▸ **WHAT YOU SHOULD DO**: Rewrite every line of the data below as a numbered list, skipping blank lines and leaving the pictures out.

▸ **PROVIDED ENTRIES**:
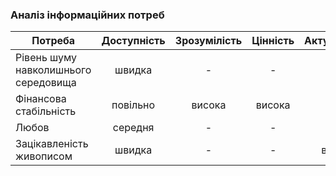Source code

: ### Аналіз інформаційних потреб
| Потреба                                   | Доступність| Зрозумілість | Цінність| Актуальність |
| -------------                             |:----------:|:------------:|:-------:|:------------:|
Рівень шуму навколишнього середовища        |    швидка  |          -   |    -    |       -      |
Фінансова стабільність                      |повільно    |    висока    |  висока |   -          |
Любов                                       | середня    |      -       | -       |       -      |
Зацікавленість живописом                    |   швидка   |      -       |    -    |    висока    |
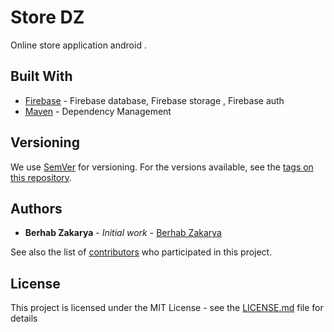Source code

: # Store DZ

Online store application android .


## Built With

* [Firebase](https://firebase.google.com/) - Firebase database, Firebase storage , Firebase auth
* [Maven](https://maven.apache.org/) - Dependency Management

## Versioning

We use [SemVer](http://semver.org/) for versioning. For the versions available, see the [tags on this repository](https://github.com/your/project/tags). 

## Authors

* **Berhab Zakarya** - *Initial work* - [Berhab Zakarya](https://github.com/berhabzakarya)

See also the list of [contributors](https://github.com/berhabzakarya) who participated in this project.

## License

This project is licensed under the MIT License - see the [LICENSE.md](LICENSE.md) file for details


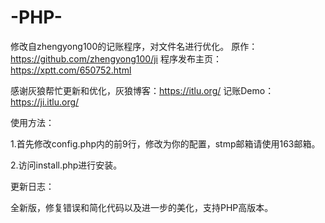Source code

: # -PHP-
修改自zhengyong100的记账程序，对文件名进行优化。 原作：https://github.com/zhengyong100/ji 程序发布主页：https://xptt.com/650752.html

感谢灰狼帮忙更新和优化，灰狼博客：https://itlu.org/ 记账Demo：https://ji.itlu.org/

使用方法：

1.首先修改config.php内的前9行，修改为你的配置，stmp邮箱请使用163邮箱。

2.访问install.php进行安装。

更新日志：

全新版，修复错误和简化代码以及进一步的美化，支持PHP高版本。
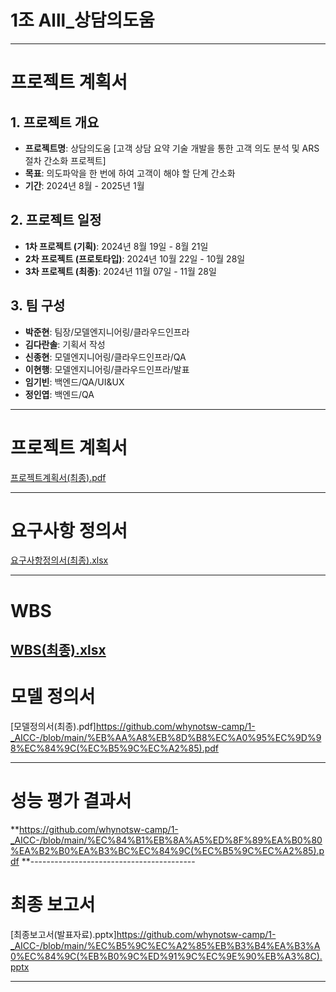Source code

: # 1조 Alll_상담의도움

---------------------------------------

# 프로젝트 계획서

## 1. 프로젝트 개요
- **프로젝트명**: 상담의도움 [고객 상담 요약 기술 개발을 통한 고객 의도 분석 및 ARS 절차 간소화 프로젝트]
- **목표**: 의도파악을 한 번에 하여 고객이 해야 할 단계 간소화
- **기간**: 2024년 8월 - 2025년 1월

## 2. 프로젝트 일정
- **1차 프로젝트 (기획)**: 2024년 8월 19일 - 8월 21일
- **2차 프로젝트 (프로토타입)**: 2024년 10월 22일 - 10월 28일
- **3차 프로젝트 (최종)**: 2024년 11월 07일 - 11월 28일

## 3. 팀 구성
- **박준현**: 팀장/모델엔지니어링/클라우드인프라
- **김다란솔**: 기획서 작성
- **신종현**: 모델엔지니어링/클라우드인프라/QA
- **이현행**: 모델엔지니어링/클라우드인프라/발표
- **임기빈**: 백엔드/QA/UI&UX
- **정인엽**: 백엔드/QA

---------------------------------------

# 프로젝트 계획서
[프로젝트계획서(최종).pdf](https://github.com/whynotsw-camp/1-_AICC-/blob/main/%ED%94%84%EB%A1%9C%EC%A0%9D%ED%8A%B8%EA%B3%84%ED%9A%8D%EC%84%9C(%EC%B5%9C%EC%A2%85).pdf)

----------------------------------------

# 요구사항 정의서
[요구사항정의서(최종).xlsx](https://github.com/whynotsw-camp/1-_AICC-/blob/main/%EC%9A%94%EA%B5%AC%EC%82%AC%ED%95%AD%EC%A0%95%EC%9D%98%EC%84%9C(%EC%B5%9C%EC%A2%85).xlsx)

----------------------------------------

# WBS
[WBS(최종).xlsx](https://github.com/whynotsw-camp/1-_AICC-/blob/main/WBS(%EC%B5%9C%EC%A2%85).xlsx)
-----------------------------------------

# 모델 정의서
[모델정의서(최종).pdf]https://github.com/whynotsw-camp/1-_AICC-/blob/main/%EB%AA%A8%EB%8D%B8%EC%A0%95%EC%9D%98%EC%84%9C(%EC%B5%9C%EC%A2%85).pdf
 
----------------------------------------

# 성능 평가 결과서
**https://github.com/whynotsw-camp/1-_AICC-/blob/main/%EC%84%B1%EB%8A%A5%ED%8F%89%EA%B0%80%EA%B2%B0%EA%B3%BC%EC%84%9C(%EC%B5%9C%EC%A2%85).pdf
**-----------------------------------------

# 최종 보고서
[최종보고서(발표자료).pptx]https://github.com/whynotsw-camp/1-_AICC-/blob/main/%EC%B5%9C%EC%A2%85%EB%B3%B4%EA%B3%A0%EC%84%9C(%EB%B0%9C%ED%91%9C%EC%9E%90%EB%A3%8C).pptx

-----------------------------------------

▸ **RESULT OF THIS TASK**:
1. Source code
2. : ### Аналіз інформаційних потреб
3. | Потреба                                   | Доступність| Зрозумілість | Цінність| Актуальність |
4. | -------------                             |:----------:|:------------:|:-------:|:------------:|
5. Рівень шуму навколишнього середовища        |    швидка  |          -   |    -    |       -      |
6. Фінансова стабільність                      |повільно    |    висока    |  висока |   -          |
7. Любов                                       | середня    |      -       | -       |       -      |
8. Зацікавленість живописом                    |   швидка   |      -       |    -    |    висока    |
9. Source code
10. : # Store DZ
11. Online store application android .
12. ## Built With
13. * [Firebase](https://firebase.google.com/) - Firebase database, Firebase storage , Firebase auth
14. * [Maven](https://maven.apache.org/) - Dependency Management
15. ## Versioning
16. We use [SemVer](http://semver.org/) for versioning. For the versions available, see the [tags on this repository](https://github.com/your/project/tags). 
17. ## Authors
18. * **Berhab Zakarya** - *Initial work* - [Berhab Zakarya](https://github.com/berhabzakarya)
19. See also the list of [contributors](https://github.com/berhabzakarya) who participated in this project.
20. ## License
21. This project is licensed under the MIT License - see the [LICENSE.md](LICENSE.md) file for details
22. Source code
23. : # -PHP-
24. 修改自zhengyong100的记账程序，对文件名进行优化。 原作：https://github.com/zhengyong100/ji 程序发布主页：https://xptt.com/650752.html
25. 感谢灰狼帮忙更新和优化，灰狼博客：https://itlu.org/ 记账Demo：https://ji.itlu.org/
26. 使用方法：
27. 1.首先修改config.php内的前9行，修改为你的配置，stmp邮箱请使用163邮箱。
28. 2.访问install.php进行安装。
29. 更新日志：
30. 全新版，修复错误和简化代码以及进一步的美化，支持PHP高版本。
31. Source code
32. : # 1조 Alll_상담의도움
33. ---------------------------------------
34. # 프로젝트 계획서
35. ## 1. 프로젝트 개요
36. - **프로젝트명**: 상담의도움 [고객 상담 요약 기술 개발을 통한 고객 의도 분석 및 ARS 절차 간소화 프로젝트]
37. - **목표**: 의도파악을 한 번에 하여 고객이 해야 할 단계 간소화
38. - **기간**: 2024년 8월 - 2025년 1월
39. ## 2. 프로젝트 일정
40. - **1차 프로젝트 (기획)**: 2024년 8월 19일 - 8월 21일
41. - **2차 프로젝트 (프로토타입)**: 2024년 10월 22일 - 10월 28일
42. - **3차 프로젝트 (최종)**: 2024년 11월 07일 - 11월 28일
43. ## 3. 팀 구성
44. - **박준현**: 팀장/모델엔지니어링/클라우드인프라
45. - **김다란솔**: 기획서 작성
46. - **신종현**: 모델엔지니어링/클라우드인프라/QA
47. - **이현행**: 모델엔지니어링/클라우드인프라/발표
48. - **임기빈**: 백엔드/QA/UI&UX
49. - **정인엽**: 백엔드/QA
50. ---------------------------------------
51. # 프로젝트 계획서
52. [프로젝트계획서(최종).pdf](https://github.com/whynotsw-camp/1-_AICC-/blob/main/%ED%94%84%EB%A1%9C%EC%A0%9D%ED%8A%B8%EA%B3%84%ED%9A%8D%EC%84%9C(%EC%B5%9C%EC%A2%85).pdf)
53. ----------------------------------------
54. # 요구사항 정의서
55. [요구사항정의서(최종).xlsx](https://github.com/whynotsw-camp/1-_AICC-/blob/main/%EC%9A%94%EA%B5%AC%EC%82%AC%ED%95%AD%EC%A0%95%EC%9D%98%EC%84%9C(%EC%B5%9C%EC%A2%85).xlsx)
56. ----------------------------------------
57. # WBS
58. [WBS(최종).xlsx](https://github.com/whynotsw-camp/1-_AICC-/blob/main/WBS(%EC%B5%9C%EC%A2%85).xlsx)
59. -----------------------------------------
60. # 모델 정의서
61. [모델정의서(최종).pdf]https://github.com/whynotsw-camp/1-_AICC-/blob/main/%EB%AA%A8%EB%8D%B8%EC%A0%95%EC%9D%98%EC%84%9C(%EC%B5%9C%EC%A2%85).pdf
62. ----------------------------------------
63. # 성능 평가 결과서
64. **https://github.com/whynotsw-camp/1-_AICC-/blob/main/%EC%84%B1%EB%8A%A5%ED%8F%89%EA%B0%80%EA%B2%B0%EA%B3%BC%EC%84%9C(%EC%B5%9C%EC%A2%85).pdf
65. **-----------------------------------------
66. # 최종 보고서
67. [최종보고서(발표자료).pptx]https://github.com/whynotsw-camp/1-_AICC-/blob/main/%EC%B5%9C%EC%A2%85%EB%B3%B4%EA%B3%A0%EC%84%9C(%EB%B0%9C%ED%91%9C%EC%9E%90%EB%A3%8C).pptx
68. -----------------------------------------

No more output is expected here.